Comment 12 Fedora Update System 2018-04-28 16:14:33 UTC
kernel-4.16.5-300.fc28 has been submitted as an update to Fedora 28. https://bodhi.fedoraproject.org/updates/FEDORA-2018-a9d6bb6a8e

Comment 13 Fedora Update System 2018-04-29 09:42:04 UTC
kernel-4.16.5-300.fc28 has been pushed to the Fedora 28 testing repository. If problems still persist, please make note of it in this bug report.
See https://fedoraproject.org/wiki/QA:Updates_Testing for
instructions on how to install test updates.
You can provide feedback for this update here: https://bodhi.fedoraproject.org/updates/FEDORA-2018-a9d6bb6a8e

Comment 14 Fedora Update System 2018-04-29 14:29:54 UTC
kernel-4.16.5-200.fc27 has been pushed to the Fedora 27 testing repository. If problems still persist, please make note of it in this bug report.
See https://fedoraproject.org/wiki/QA:Updates_Testing for
instructions on how to install test updates.
You can provide feedback for this update here: https://bodhi.fedoraproject.org/updates/FEDORA-2018-09afae3bb9

Comment 15 ksson 2018-04-30 07:51:09 UTC
Thank you. I checked that on kernel 4.16.5-300.fc28.x86_64, things are working as expected.

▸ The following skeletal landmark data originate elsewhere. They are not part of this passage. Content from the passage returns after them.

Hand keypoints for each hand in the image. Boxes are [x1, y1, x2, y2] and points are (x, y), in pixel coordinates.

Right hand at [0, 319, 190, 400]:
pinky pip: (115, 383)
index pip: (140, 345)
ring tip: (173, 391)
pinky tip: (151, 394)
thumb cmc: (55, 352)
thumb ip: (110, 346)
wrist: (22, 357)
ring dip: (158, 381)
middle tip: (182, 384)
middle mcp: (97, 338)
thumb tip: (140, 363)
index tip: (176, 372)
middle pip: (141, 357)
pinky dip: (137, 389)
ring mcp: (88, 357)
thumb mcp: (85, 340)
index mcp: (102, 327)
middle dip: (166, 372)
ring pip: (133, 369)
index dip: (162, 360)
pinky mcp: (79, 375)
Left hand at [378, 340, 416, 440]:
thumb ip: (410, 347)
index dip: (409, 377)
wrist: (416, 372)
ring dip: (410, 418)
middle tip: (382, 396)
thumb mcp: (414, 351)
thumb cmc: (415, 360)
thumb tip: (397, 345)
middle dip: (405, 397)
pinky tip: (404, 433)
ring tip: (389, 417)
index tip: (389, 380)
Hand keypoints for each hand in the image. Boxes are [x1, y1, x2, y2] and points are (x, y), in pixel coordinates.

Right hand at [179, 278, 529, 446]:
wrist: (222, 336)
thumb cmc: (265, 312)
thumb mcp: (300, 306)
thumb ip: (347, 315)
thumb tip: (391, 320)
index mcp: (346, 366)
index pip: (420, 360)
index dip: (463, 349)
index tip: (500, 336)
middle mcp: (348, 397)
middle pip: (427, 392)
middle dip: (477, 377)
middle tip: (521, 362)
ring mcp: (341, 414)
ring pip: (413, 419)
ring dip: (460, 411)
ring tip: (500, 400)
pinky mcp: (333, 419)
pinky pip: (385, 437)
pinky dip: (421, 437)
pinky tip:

Comment 16 Fedora Update System 2018-04-30 16:37:17 UTC
kernel-4.16.5-200.fc27 has been pushed to the Fedora 27 stable repository. If problems still persist, please make note of it in this bug report.

Comment 17 Fedora Update System 2018-04-30 21:18:42 UTC
kernel-4.16.5-300.fc28 has been pushed to the Fedora 28 stable repository. If problems still persist, please make note of it in this bug report.